-- AIM OF THE EXERCISE --
Repeat the data as given. Images do not go in the copy.

-- DATA TO EXAMINE --
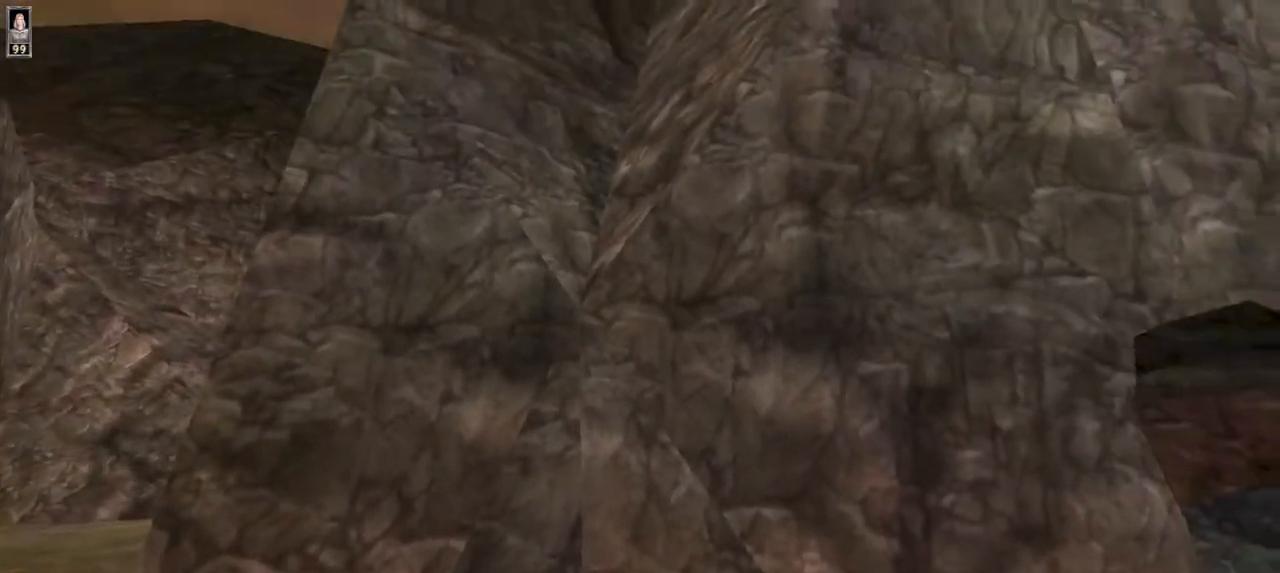
{"keys": [], "mouse": [], "events": []}
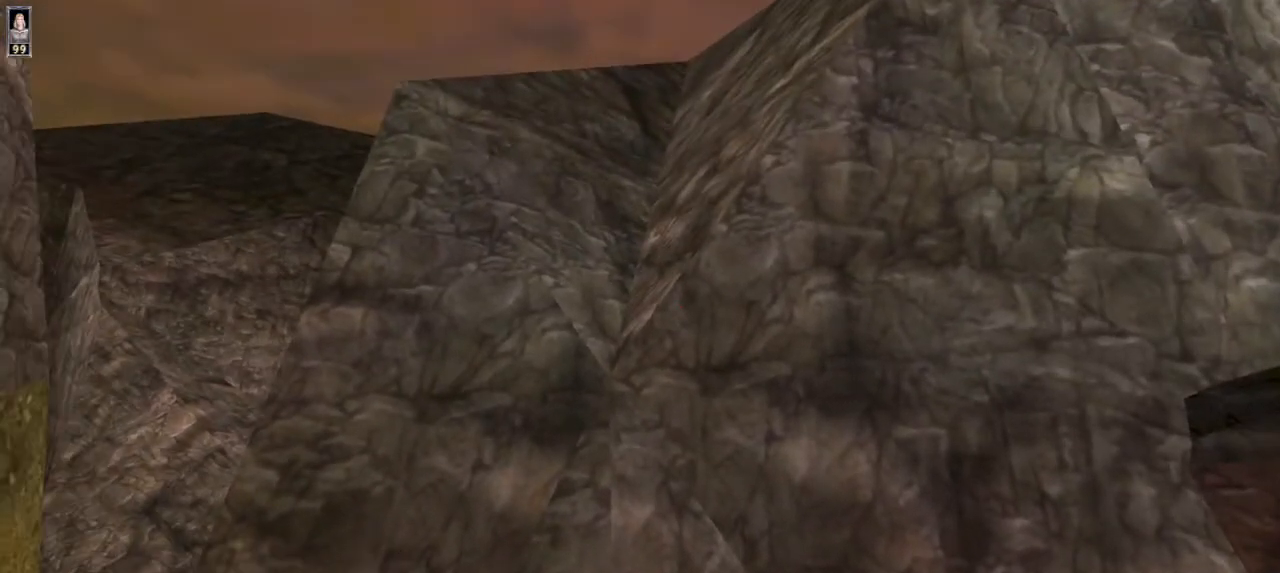
{"keys": [], "mouse": [], "events": [[167, "1", "down"], [200, "1", "up"], [400, "1", "down"], [467, "1", "up"]]}
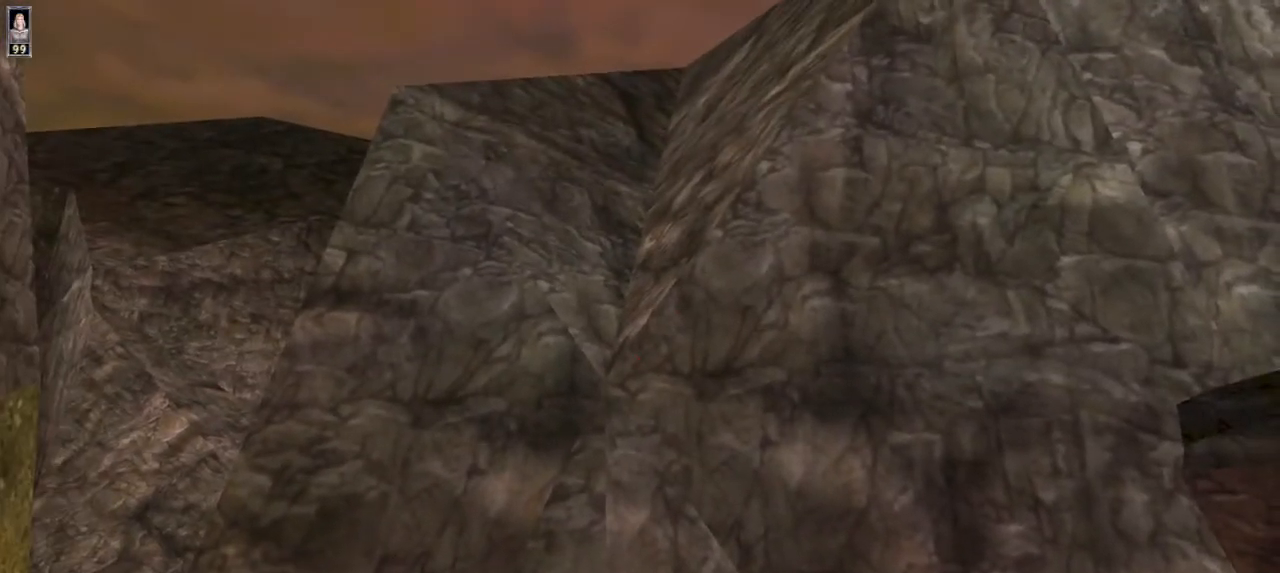
{"keys": [], "mouse": [], "events": [[300, "a", "down"], [333, "a", "up"]]}
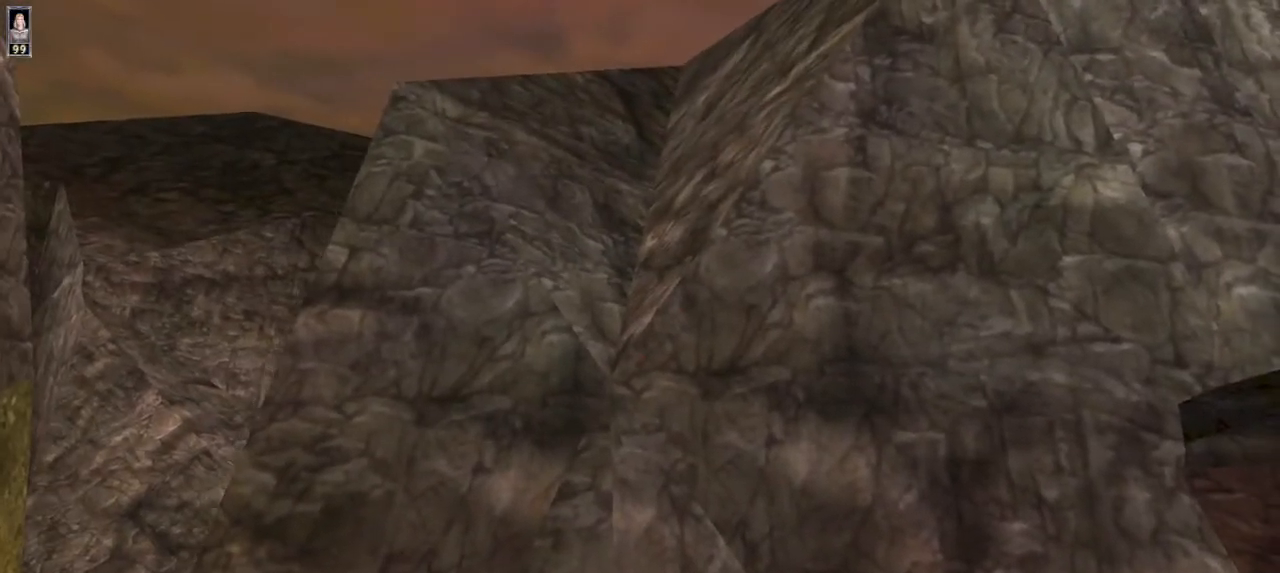
{"keys": [], "mouse": [], "events": []}
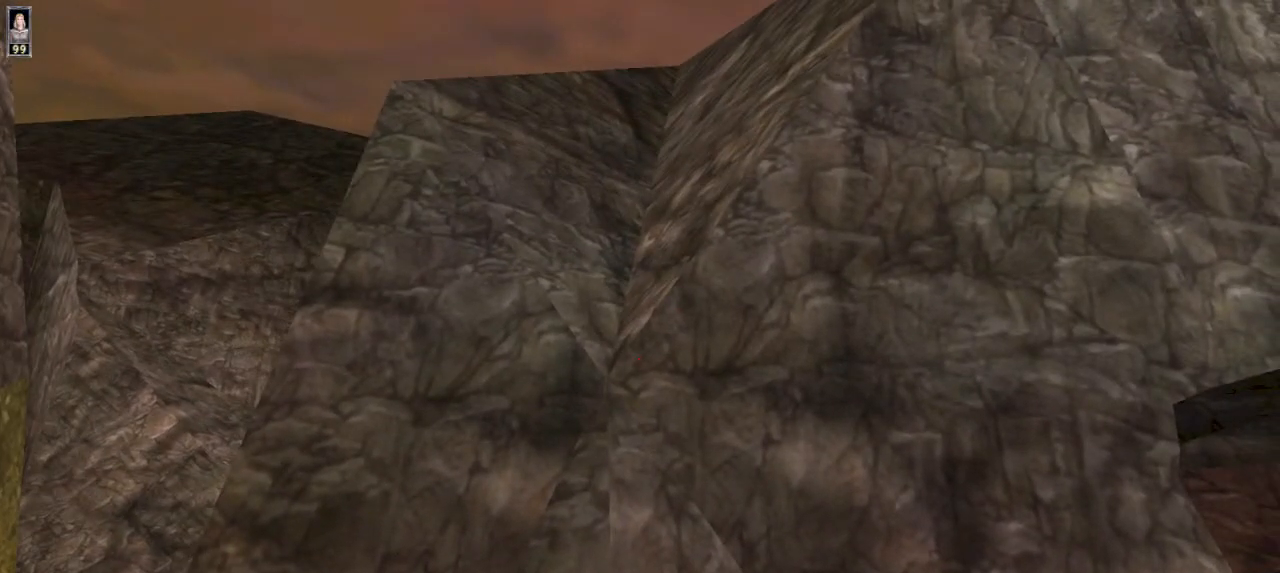
{"keys": [], "mouse": [], "events": [[267, "1", "down"], [333, "1", "up"], [433, "1", "down"], [500, "1", "up"]]}
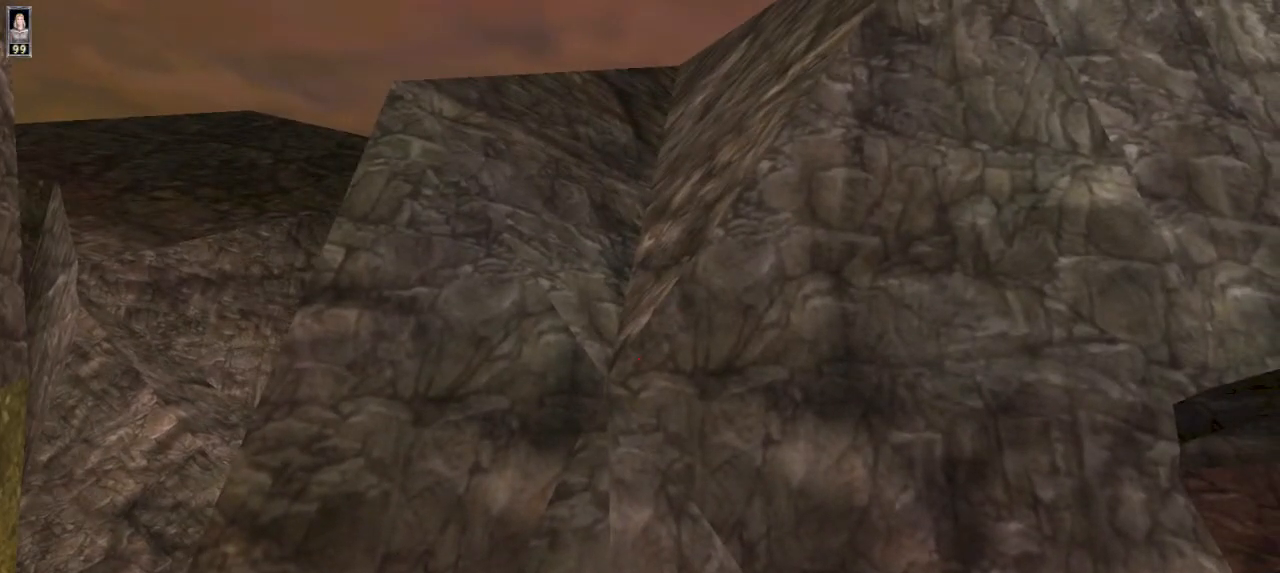
{"keys": [], "mouse": [], "events": [[100, "1", "down"], [167, "1", "up"]]}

-- OUTPUT OF THE TASK --
{"keys": [], "mouse": [], "events": []}
{"keys": [], "mouse": [], "events": [[167, "1", "down"], [200, "1", "up"], [400, "1", "down"], [467, "1", "up"]]}
{"keys": [], "mouse": [], "events": [[300, "a", "down"], [333, "a", "up"]]}
{"keys": [], "mouse": [], "events": []}
{"keys": [], "mouse": [], "events": [[267, "1", "down"], [333, "1", "up"], [433, "1", "down"], [500, "1", "up"]]}
{"keys": [], "mouse": [], "events": [[100, "1", "down"], [167, "1", "up"]]}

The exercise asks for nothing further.